Determining business metrics: 1 in 3 respondents report that they are challenged on business benefit metrics for their digital transformation projects.
Looking ahead: Harnessing the power of cloud and AI to fuel digital transformations
Moving to public cloud: The majority of respondents agreed that migration to public cloud (i.e., Amazon Web Services, Azure, Google) is at the core of respondents’ digital transformation journey – 82 percent in U.S., 75 percent in the U.K., 75 percent in Australia, 66 percent in France, and 63 percent in Germany.
Efficient way of using resources: Many (46 percent) agree that while migration to cloud is great, they don’t have a clear way of knowing what their cloud bill is going to be every month. More than half (54 percent) also say that while cloud computing promises more efficient usage of resources, the promise of greater control is not a given.
Expectations around AI and ML replacing jobs: Overall, 37 percent of the global respondents agree that AI and ML will replace their job in a decade, while 41 percent disagreed.
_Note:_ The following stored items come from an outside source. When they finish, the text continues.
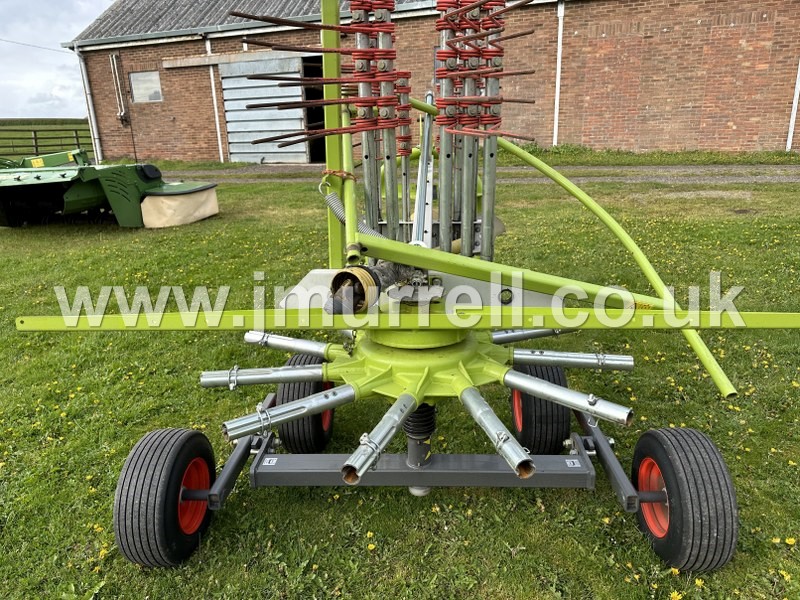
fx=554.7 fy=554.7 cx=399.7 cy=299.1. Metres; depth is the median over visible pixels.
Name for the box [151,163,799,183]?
gravel path
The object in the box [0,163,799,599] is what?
lawn
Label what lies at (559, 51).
drainpipe
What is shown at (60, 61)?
sky
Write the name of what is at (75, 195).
mower
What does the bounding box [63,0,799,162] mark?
brick building
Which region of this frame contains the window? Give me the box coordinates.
[128,70,162,103]
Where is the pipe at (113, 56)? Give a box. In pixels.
[108,52,127,121]
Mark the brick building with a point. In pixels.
(585, 135)
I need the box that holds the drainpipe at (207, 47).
[205,33,223,160]
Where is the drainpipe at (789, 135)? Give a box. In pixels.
[785,58,799,151]
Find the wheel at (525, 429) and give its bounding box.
[509,360,571,456]
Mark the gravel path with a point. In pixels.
(653, 178)
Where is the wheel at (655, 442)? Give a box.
[632,425,739,573]
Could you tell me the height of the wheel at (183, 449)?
0.483 m
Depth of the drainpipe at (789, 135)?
13.72 m
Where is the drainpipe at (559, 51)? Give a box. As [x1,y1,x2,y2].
[553,0,564,146]
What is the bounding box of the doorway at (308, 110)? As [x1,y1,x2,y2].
[300,55,326,162]
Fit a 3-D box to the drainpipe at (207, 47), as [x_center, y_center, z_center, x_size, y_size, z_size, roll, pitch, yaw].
[-5.485,-5.967,16.607,0.226,3.607,0.311,0,19,5]
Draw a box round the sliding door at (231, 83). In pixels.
[219,55,306,162]
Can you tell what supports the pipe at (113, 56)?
attached to the brick building
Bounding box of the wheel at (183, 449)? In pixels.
[114,426,214,569]
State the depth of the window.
16.97 m
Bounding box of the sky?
[0,0,116,119]
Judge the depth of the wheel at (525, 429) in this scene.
2.34 m
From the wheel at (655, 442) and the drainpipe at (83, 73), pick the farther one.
the drainpipe at (83, 73)
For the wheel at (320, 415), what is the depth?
2.43 m
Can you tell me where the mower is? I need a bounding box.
[0,149,218,229]
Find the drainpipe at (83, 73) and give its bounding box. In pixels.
[76,47,102,163]
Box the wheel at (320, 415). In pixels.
[276,353,334,451]
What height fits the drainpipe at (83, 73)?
3.571 m
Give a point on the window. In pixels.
(138, 79)

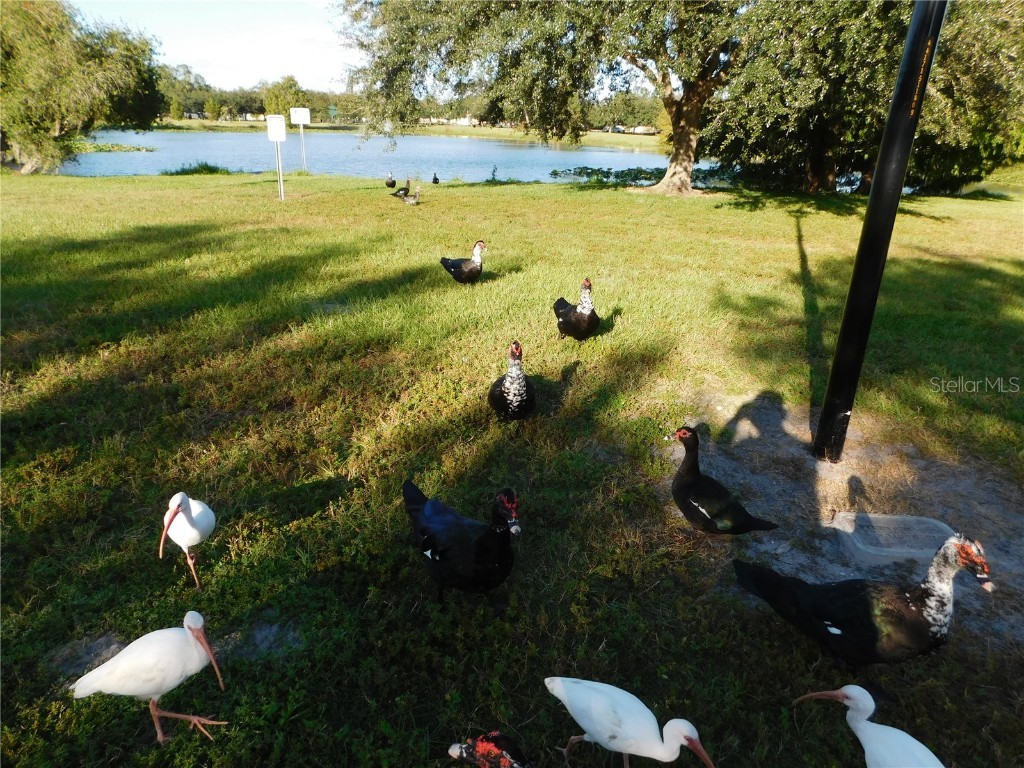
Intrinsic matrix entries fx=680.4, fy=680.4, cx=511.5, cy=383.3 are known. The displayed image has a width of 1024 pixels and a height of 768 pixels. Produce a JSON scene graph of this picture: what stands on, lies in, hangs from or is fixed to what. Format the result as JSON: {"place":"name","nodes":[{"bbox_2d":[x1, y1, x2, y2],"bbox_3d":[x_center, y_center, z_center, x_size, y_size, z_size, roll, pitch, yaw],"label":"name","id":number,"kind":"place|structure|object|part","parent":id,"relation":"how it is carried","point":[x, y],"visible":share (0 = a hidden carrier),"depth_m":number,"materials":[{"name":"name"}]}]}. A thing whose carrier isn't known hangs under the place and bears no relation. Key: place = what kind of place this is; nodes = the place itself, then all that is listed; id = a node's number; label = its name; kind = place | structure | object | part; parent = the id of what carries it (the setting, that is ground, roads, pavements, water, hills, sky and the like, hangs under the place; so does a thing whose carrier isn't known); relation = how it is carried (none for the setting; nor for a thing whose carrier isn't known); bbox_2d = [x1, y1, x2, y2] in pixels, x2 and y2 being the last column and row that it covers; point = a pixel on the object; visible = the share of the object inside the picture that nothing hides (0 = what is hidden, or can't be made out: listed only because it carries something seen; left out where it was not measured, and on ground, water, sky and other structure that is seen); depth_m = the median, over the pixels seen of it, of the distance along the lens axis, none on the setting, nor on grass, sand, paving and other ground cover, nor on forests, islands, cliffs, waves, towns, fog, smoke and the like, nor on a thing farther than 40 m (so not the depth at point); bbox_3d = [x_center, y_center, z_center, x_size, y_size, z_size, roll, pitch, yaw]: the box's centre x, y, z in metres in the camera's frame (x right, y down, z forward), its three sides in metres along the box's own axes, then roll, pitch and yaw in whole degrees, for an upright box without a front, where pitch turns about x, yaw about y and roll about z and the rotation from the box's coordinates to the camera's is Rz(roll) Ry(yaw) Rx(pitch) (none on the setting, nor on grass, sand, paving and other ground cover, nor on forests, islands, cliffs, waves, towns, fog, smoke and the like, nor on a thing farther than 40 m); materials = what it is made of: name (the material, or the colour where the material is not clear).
{"place":"outdoors","nodes":[
{"label":"outdoors","id":0,"kind":"place"},
{"bbox_2d":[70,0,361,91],"label":"sky","id":1,"kind":"structure","parent":0,"point":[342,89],"materials":[{"name":"white"}]},
{"bbox_2d":[55,128,703,183],"label":"pond","id":2,"kind":"structure","parent":0,"point":[210,153],"materials":[{"name":"blue liquid"}]},
{"bbox_2d":[149,118,664,150],"label":"far shore","id":3,"kind":"structure","parent":0,"point":[603,143],"materials":[{"name":"green plant"}]},
{"bbox_2d":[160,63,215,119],"label":"tree","id":4,"kind":"object","parent":3,"relation":"on","point":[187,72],"visible":0.62,"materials":[{"name":"green plant"}]},
{"bbox_2d":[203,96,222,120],"label":"tree","id":5,"kind":"object","parent":3,"relation":"on","point":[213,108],"visible":0.99,"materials":[{"name":"green plant"}]},
{"bbox_2d":[156,65,359,124],"label":"tree line","id":6,"kind":"object","parent":3,"relation":"on","point":[261,108],"visible":0.48,"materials":[{"name":"green plant"}]},
{"bbox_2d":[262,74,306,121],"label":"tree","id":7,"kind":"object","parent":3,"relation":"on","point":[291,87],"visible":0.72,"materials":[{"name":"green plant"}]},
{"bbox_2d":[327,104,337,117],"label":"green sign","id":8,"kind":"object","parent":3,"relation":"on","point":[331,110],"visible":0.9,"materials":[{"name":"green"}]},
{"bbox_2d":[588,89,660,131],"label":"tree","id":9,"kind":"object","parent":3,"relation":"on","point":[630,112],"visible":0.52,"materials":[{"name":"green plant"}]},
{"bbox_2d":[422,116,477,125],"label":"building","id":10,"kind":"structure","parent":0,"point":[463,121],"materials":[{"name":"white"}]},
{"bbox_2d":[1,155,1022,767],"label":"lawn","id":11,"kind":"structure","parent":0,"point":[804,237],"materials":[{"name":"green plant"}]},
{"bbox_2d":[0,0,165,173],"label":"tree","id":12,"kind":"object","parent":11,"relation":"on","point":[100,72],"visible":1,"depth_m":21.93,"materials":[{"name":"green plant"}]},
{"bbox_2d":[69,612,233,741],"bbox_3d":[-1.285,1.051,2.446,0.572,0.481,0.219,1,22,-1],"label":"white bird","id":13,"kind":"object","parent":11,"relation":"on","point":[179,680],"visible":0.98,"depth_m":2.39},
{"bbox_2d":[158,492,216,588],"bbox_3d":[-1.504,0.702,3.197,0.191,0.506,0.473,1,22,-1],"label":"bird","id":14,"kind":"object","parent":11,"relation":"on","point":[193,536],"visible":0.98,"depth_m":3.11},
{"bbox_2d":[165,161,233,175],"bbox_3d":[-11.019,-7.527,23.937,2.521,0.569,2.423,1,22,-1],"label":"shrub","id":15,"kind":"object","parent":11,"relation":"on","point":[183,168],"visible":0.87,"depth_m":23.71,"materials":[{"name":"green plant"}]},
{"bbox_2d":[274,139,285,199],"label":"sign post","id":16,"kind":"object","parent":11,"relation":"on","point":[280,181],"visible":0.89,"depth_m":15.49,"materials":[{"name":"metal"}]},
{"bbox_2d":[266,115,286,140],"bbox_3d":[-4.987,-5.385,14.397,0.472,0.572,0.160,1,22,-1],"label":"sign","id":17,"kind":"object","parent":16,"relation":"attached to","point":[283,132],"visible":0.99,"depth_m":14.32,"materials":[{"name":"white"}]},
{"bbox_2d":[298,123,306,169],"bbox_3d":[-7.714,-8.734,25.107,0.166,2.045,0.113,1,22,-1],"label":"sign post","id":18,"kind":"object","parent":11,"relation":"on","point":[302,134],"visible":0.8,"depth_m":25.06,"materials":[{"name":"white metal"}]},
{"bbox_2d":[289,107,310,124],"bbox_3d":[-7.036,-8.855,22.571,0.763,0.571,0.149,1,22,-1],"label":"sign","id":19,"kind":"object","parent":18,"relation":"attached to","point":[306,121],"visible":1,"depth_m":22.51,"materials":[{"name":"white"}]},
{"bbox_2d":[385,170,396,188],"bbox_3d":[-3.360,-5.649,18.966,0.304,0.522,0.565,1,22,-1],"label":"duck","id":20,"kind":"object","parent":11,"relation":"on","point":[393,181],"visible":0.97,"depth_m":18.85},
{"bbox_2d":[390,178,411,197],"bbox_3d":[-2.793,-4.942,17.254,0.360,0.524,0.588,16,27,33],"label":"duck","id":21,"kind":"object","parent":11,"relation":"on","point":[405,190],"visible":0.98,"depth_m":17.16},
{"bbox_2d":[400,188,420,204],"bbox_3d":[-2.445,-4.508,16.417,0.405,0.410,0.414,-18,29,-39],"label":"duck","id":22,"kind":"object","parent":11,"relation":"on","point":[410,201],"visible":0.99,"depth_m":16.34},
{"bbox_2d":[431,172,439,183],"bbox_3d":[-2.474,-6.645,22.094,0.252,0.413,0.579,1,22,-1],"label":"duck","id":23,"kind":"object","parent":11,"relation":"on","point":[435,179],"visible":0.97,"depth_m":21.98},
{"bbox_2d":[404,481,521,608],"bbox_3d":[-0.216,0.715,3.067,0.714,0.614,0.370,17,27,34],"label":"duck","id":24,"kind":"object","parent":11,"relation":"on","point":[456,538],"visible":0.97,"depth_m":2.96},
{"bbox_2d":[441,240,487,284],"bbox_3d":[-0.604,-1.557,8.781,0.614,0.606,0.424,13,25,28],"label":"duck","id":25,"kind":"object","parent":11,"relation":"on","point":[452,267],"visible":0.97,"depth_m":8.71},
{"bbox_2d":[447,731,530,767],"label":"duck","id":26,"kind":"object","parent":11,"relation":"on","point":[482,749],"visible":0.96,"depth_m":2.13},
{"bbox_2d":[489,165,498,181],"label":"small plant","id":27,"kind":"object","parent":11,"relation":"on","point":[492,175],"visible":0.99,"depth_m":24.48,"materials":[{"name":"green plant"}]},
{"bbox_2d":[488,341,535,421],"bbox_3d":[0.013,-0.020,4.884,0.353,0.658,0.670,1,22,-1],"label":"duck","id":28,"kind":"object","parent":11,"relation":"on","point":[497,394],"visible":0.96,"depth_m":4.76},
{"bbox_2d":[333,0,747,196],"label":"tree","id":29,"kind":"object","parent":11,"relation":"on","point":[685,143],"visible":0.96,"depth_m":16.16,"materials":[{"name":"plant"}]},
{"label":"tree trunk","id":30,"kind":"part","parent":29,"relation":"part of","materials":[{"name":"brown plant"}]},
{"bbox_2d":[554,279,599,342],"bbox_3d":[0.612,-0.695,6.522,0.357,0.649,0.741,-9,24,-24],"label":"duck","id":31,"kind":"object","parent":11,"relation":"on","point":[569,315],"visible":0.97,"depth_m":6.36},
{"bbox_2d":[544,677,714,767],"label":"white bird","id":32,"kind":"object","parent":11,"relation":"on","point":[668,760],"visible":0.98,"depth_m":2.27},
{"bbox_2d":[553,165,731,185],"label":"water plants","id":33,"kind":"object","parent":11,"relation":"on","point":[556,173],"visible":0.49,"depth_m":25.55,"materials":[{"name":"green plant"}]},
{"bbox_2d":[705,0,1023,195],"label":"tree","id":34,"kind":"object","parent":11,"relation":"on","point":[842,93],"visible":0.81,"depth_m":14.87,"materials":[{"name":"plant"}]},
{"bbox_2d":[787,685,943,767],"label":"white bird","id":35,"kind":"object","parent":11,"relation":"on","point":[916,743],"visible":0.98,"depth_m":2.20},
{"bbox_2d":[683,392,1023,649],"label":"bare soil","id":36,"kind":"structure","parent":0,"point":[961,485],"visible":0.6,"materials":[{"name":"brown"}]},
{"bbox_2d":[668,426,775,535],"bbox_3d":[1.077,0.571,3.605,0.313,0.602,0.659,-15,27,-35],"label":"duck","id":37,"kind":"object","parent":36,"relation":"on","point":[681,437],"visible":0.97,"depth_m":3.56},
{"bbox_2d":[734,531,994,668],"bbox_3d":[1.418,0.871,2.727,0.878,0.636,0.434,1,22,-1],"label":"duck","id":38,"kind":"object","parent":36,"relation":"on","point":[938,599],"visible":0.98,"depth_m":2.65},
{"bbox_2d":[814,0,950,457],"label":"black pole","id":39,"kind":"object","parent":36,"relation":"on","point":[844,328],"visible":0.98,"depth_m":3.87,"materials":[{"name":"black metal"}]},
{"bbox_2d":[830,512,953,567],"bbox_3d":[1.965,0.806,3.512,0.597,0.126,0.408,1,22,-1],"label":"plastic container","id":40,"kind":"object","parent":36,"relation":"on","point":[880,519],"visible":0.9,"depth_m":3.49,"materials":[{"name":"plastic"}]}
]}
These numbers were highest in France with 55 percent of the respondents confirming that they expect their current jobs to be replaced by these advanced technologies. These numbers were lowest in the US (32 percent) and U.K. (23 percent).
Promise of AI and ML: Interestingly, more than 92 percent of U.S. respondents agree that Artificial Intelligence (AI) and Machine Learning (ML) will become important for how they run their digital systems. Globally, almost 84 percent of the respondents believe that AI and ML will make their role easier.
How the U.S. stacks up
In the U.S., technology leaders differed in key areas from their peers in other regions. More specifically:
- Early movers: The U.S. is leading the way on digital transformation, with roughly 50 percent of organizations from the region reporting that they have completed or are close to completing their digital transformation journeys — more than any other country surveyed.
- A modern approach to software: DevOps has more popularity in the U.S. than any other region, with nearly two-thirds of respondents in the region claiming they’ve adopted the practice.
- The C-suite is invested: Senior U.S. business leaders (CEO, CFO) are more attuned than their international peers to the digital transformation process and want to stay more informed, with 54 percent requesting daily reports on how their systems are performing for staff and customers.